Giving yourself a challenge like this is a way to guarantee you produce something. As I saw it, that was the worst thing that could happen: I’d finish a story and then decide I didn’t like it enough to give it another look. Oh well. Move on. As it happens, I think the story has solvable problems and I now have a complete first draft where before I had nothing. This was not without some risk, but in my case that risk was small and worth it. The handful of readers it reached probably thought it was a finished product that I divided into a series after the fact rather than something I was writing and posting as I went. If this site had a bigger audience, I’d probably hesitate a little about putting it up the way I did. I’d either have written the whole thing first, edited and then published it as a series, or I would have announced that I was doing an ‘experiment’ as a sort of disclaimer if it didn’t work well.

I look forward to someday having such dilemmas, but for now I am grateful that for once I did not second guess myself. Writing “Witness” was the most fun I’ve had writing since the beginning of 2015. You may find putting something into the world in this fashion is a little too much, but there are smaller ways of doing it. Whatever your project, it does not have to go to the internet first. You can make a thing and share it with just a few people but get the same result.

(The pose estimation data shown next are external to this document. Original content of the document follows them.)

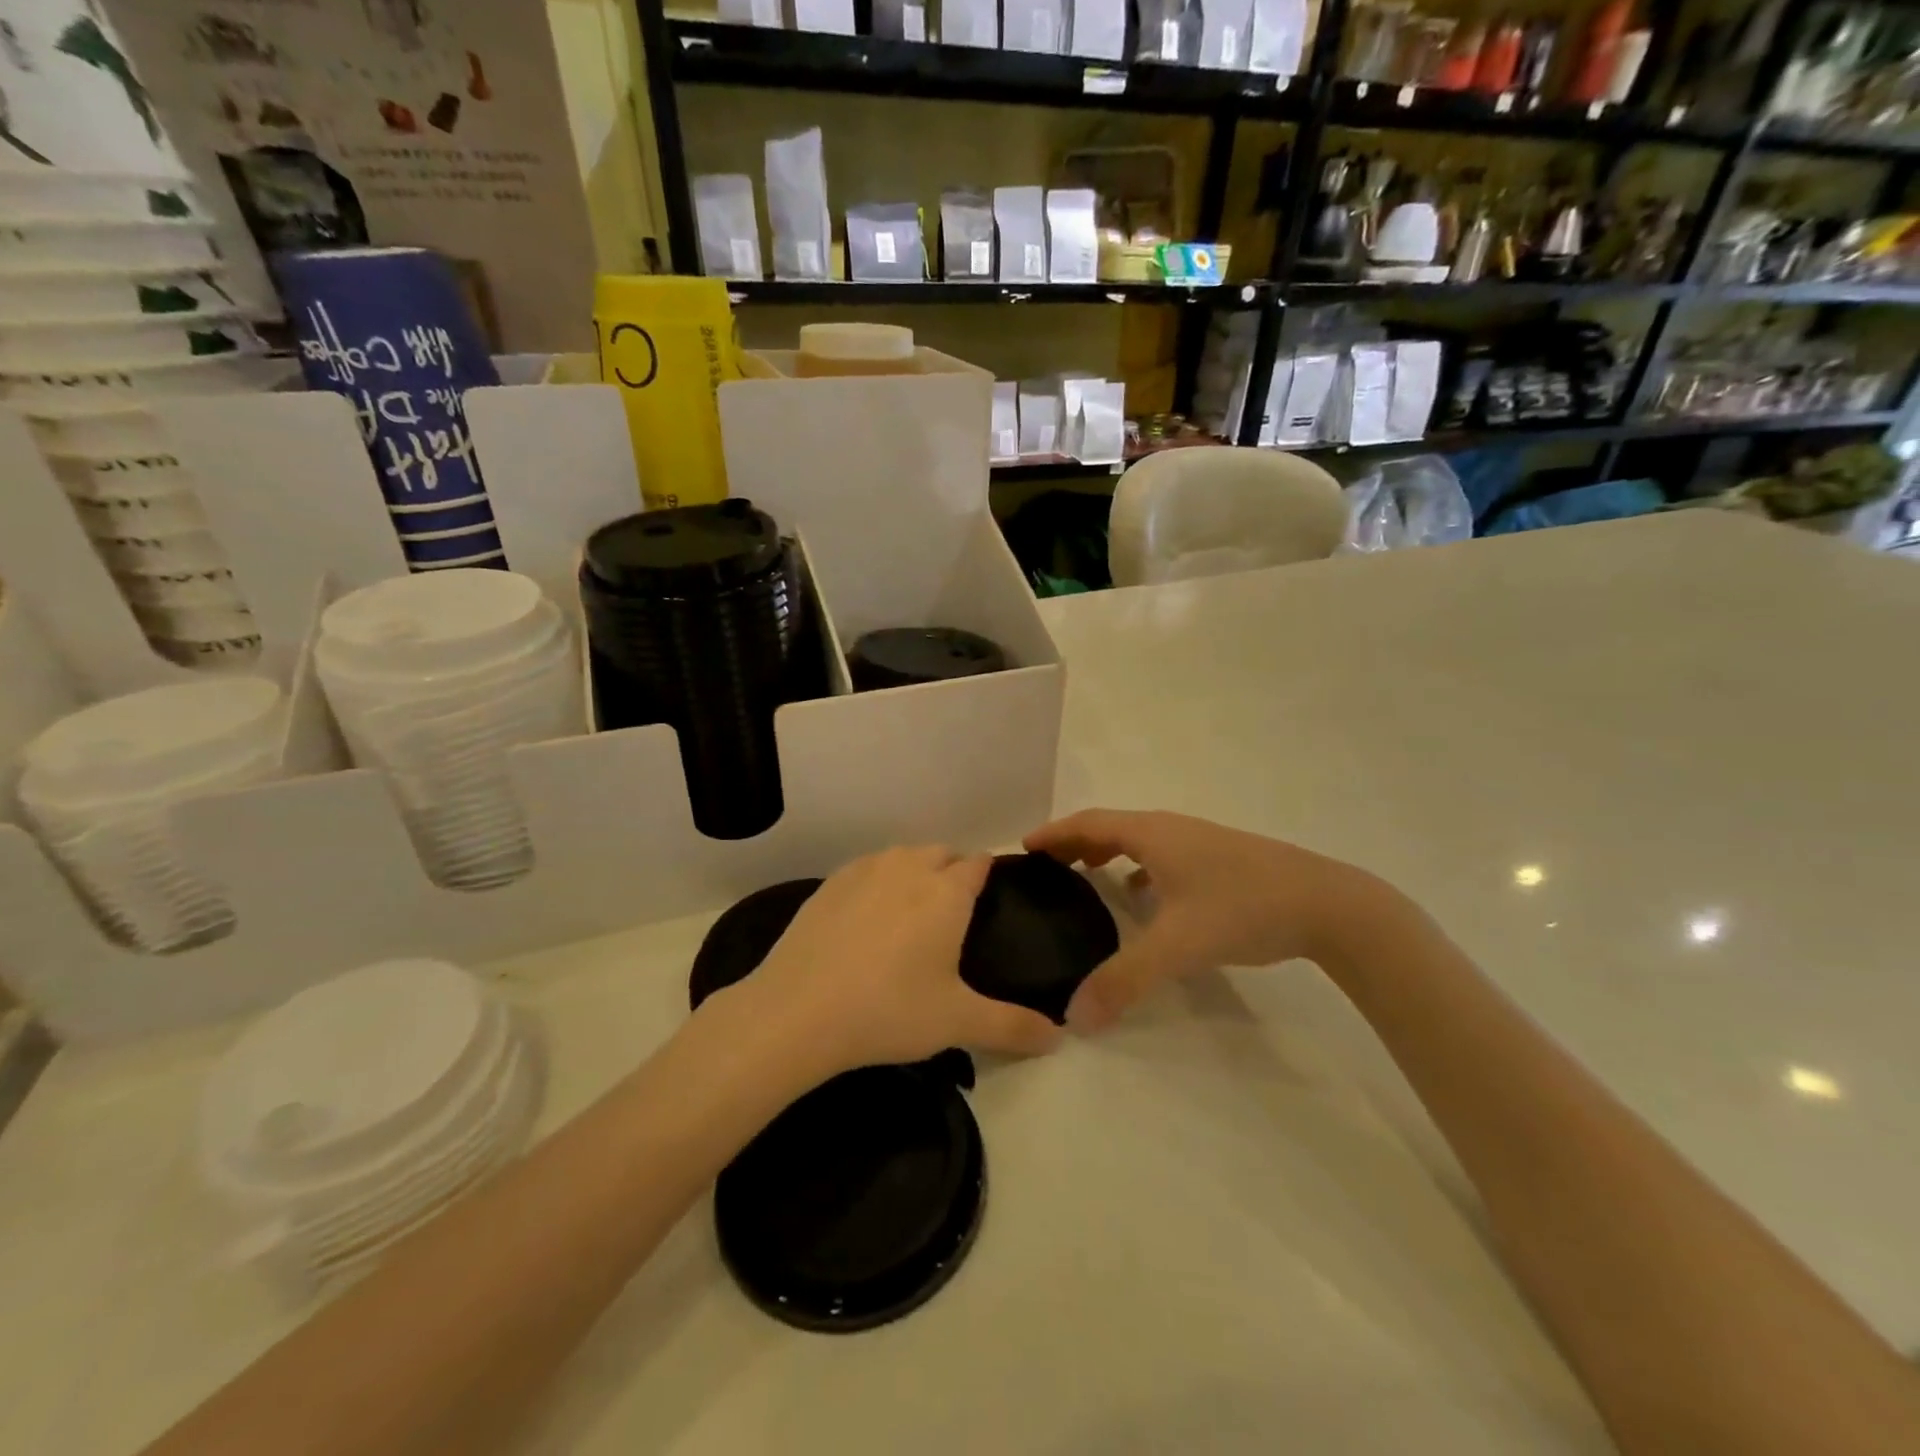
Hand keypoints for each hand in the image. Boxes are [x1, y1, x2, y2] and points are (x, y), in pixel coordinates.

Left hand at [726, 846, 1063, 1078]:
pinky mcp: (828, 885)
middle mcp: (908, 868)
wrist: (797, 1012)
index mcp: (946, 892)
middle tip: (953, 919)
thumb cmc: (889, 1010)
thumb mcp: (957, 1022)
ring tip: (912, 916)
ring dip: (915, 873)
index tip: (991, 901)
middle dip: (953, 873)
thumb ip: (1013, 1026)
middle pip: (941, 854)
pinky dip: (876, 883)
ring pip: (902, 857)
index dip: (989, 877)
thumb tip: (1060, 1039)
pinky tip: (867, 920)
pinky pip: (866, 870)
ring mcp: (863, 871)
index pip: (979, 864)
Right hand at [1025, 809, 1391, 1031]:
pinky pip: (1163, 857)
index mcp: (1153, 834)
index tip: (1023, 848)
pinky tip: (1143, 898)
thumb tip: (1074, 1017)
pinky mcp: (1221, 861)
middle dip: (1074, 843)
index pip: (1088, 823)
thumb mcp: (1178, 946)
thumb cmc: (1244, 908)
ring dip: (1106, 853)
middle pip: (1110, 827)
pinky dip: (1139, 869)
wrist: (1330, 905)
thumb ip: (1124, 981)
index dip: (1053, 833)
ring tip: (1085, 877)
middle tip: (1045, 868)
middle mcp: (1171, 830)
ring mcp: (1200, 843)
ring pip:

Don’t like how it turns out? No worries. Don’t pick it up again. But I can almost guarantee you’ll find the effort of doing it was worthwhile, and you might just end up with a project you’re excited about.

There Will Be a Next Time

The next time I find myself frustrated, burnt out or distracted with whatever I’m working on, I won’t hesitate to jump into a different project as a way of clearing my mind. Though the decision was made on a whim, writing “Witness” became a great learning opportunity and was really fun as well. I don’t have any specific plans for when, but I will do this again in some fashion. For now it’s time to get back to “The Witches of Nicollet Island,” and I’m doing so with a renewed sense of purpose and excitement about that story. If you find yourself in a similar rut, why not change it up? What’s the worst that could happen?